Selain ketatnya persaingan, tantangan lain yang harus diantisipasi Praveen/Melati, dan pemain lain adalah tidak ada turnamen ”pemanasan” menjelang All England. Semula, Praveen/Melati, Hafiz Faizal/Gloria Emanuelle Widjaja, dan Rinov Rivaldy/Pitha Haningtyas Mentari serta pemain-pemain tunggal putri diagendakan mengikuti Jerman Terbuka, 3-8 Maret. Namun, sepekan sebelum pelaksanaan, turnamen dibatalkan oleh pemerintah kota Muelheim, Jerman, terkait korona.
”Lawan yang akan dihadapi sebenarnya sama dengan turnamen lain, tetapi persaingan di All England terasa lebih ketat karena semua ingin juara. Pemain bukan unggulan pun ingin juara.”
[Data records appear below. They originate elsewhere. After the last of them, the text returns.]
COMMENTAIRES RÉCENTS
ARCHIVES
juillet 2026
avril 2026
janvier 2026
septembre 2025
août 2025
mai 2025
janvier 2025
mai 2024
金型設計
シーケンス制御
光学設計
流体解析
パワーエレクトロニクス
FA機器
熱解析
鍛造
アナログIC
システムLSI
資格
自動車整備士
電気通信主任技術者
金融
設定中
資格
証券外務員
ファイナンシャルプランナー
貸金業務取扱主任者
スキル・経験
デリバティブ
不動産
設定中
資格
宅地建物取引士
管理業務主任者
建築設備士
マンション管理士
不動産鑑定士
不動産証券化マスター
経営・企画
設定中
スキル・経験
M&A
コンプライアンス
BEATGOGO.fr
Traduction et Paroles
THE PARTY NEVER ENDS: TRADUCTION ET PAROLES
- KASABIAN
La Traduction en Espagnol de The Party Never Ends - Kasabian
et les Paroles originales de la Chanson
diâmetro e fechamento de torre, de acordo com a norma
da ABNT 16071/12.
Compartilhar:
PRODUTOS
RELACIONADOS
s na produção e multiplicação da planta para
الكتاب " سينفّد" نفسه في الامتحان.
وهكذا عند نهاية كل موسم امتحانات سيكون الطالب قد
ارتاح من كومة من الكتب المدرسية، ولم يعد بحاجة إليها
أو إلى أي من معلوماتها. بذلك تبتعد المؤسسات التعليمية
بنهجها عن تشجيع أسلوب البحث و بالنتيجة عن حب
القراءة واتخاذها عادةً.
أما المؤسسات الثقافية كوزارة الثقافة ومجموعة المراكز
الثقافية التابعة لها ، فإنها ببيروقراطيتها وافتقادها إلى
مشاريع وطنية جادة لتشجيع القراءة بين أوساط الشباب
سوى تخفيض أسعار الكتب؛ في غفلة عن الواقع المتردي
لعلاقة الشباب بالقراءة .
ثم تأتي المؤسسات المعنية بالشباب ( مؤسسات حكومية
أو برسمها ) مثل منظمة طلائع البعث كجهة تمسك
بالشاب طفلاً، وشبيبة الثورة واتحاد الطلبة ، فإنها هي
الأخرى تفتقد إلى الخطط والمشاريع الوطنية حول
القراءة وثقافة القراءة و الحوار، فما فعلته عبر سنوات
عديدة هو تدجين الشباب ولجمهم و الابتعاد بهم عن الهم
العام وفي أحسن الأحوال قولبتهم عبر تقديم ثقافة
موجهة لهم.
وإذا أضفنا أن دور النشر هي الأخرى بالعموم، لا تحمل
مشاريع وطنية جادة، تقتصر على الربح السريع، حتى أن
Dengan kondisi tersebut, atlet ganda campuran pun tak bertanding sejak Indonesia Masters, pertengahan Januari. ”Dengan tidak ada Jerman Terbuka, kami tidak bisa menjalani penyesuaian suasana turnamen sebelum All England, jadi harus benar-benar siap dan tidak boleh lengah sejak pertandingan pertama. Tetapi, waktunya bisa kami gunakan untuk mempersiapkan diri dengan lebih matang,” tutur Melati.
Pembatalan Jerman Terbuka disiasati oleh tim pelatih ganda campuran yang dipimpin Richard Mainaky, dengan membuat simulasi pertandingan pada pekan terakhir sebelum bertolak ke Birmingham, Sabtu (7/3/2020).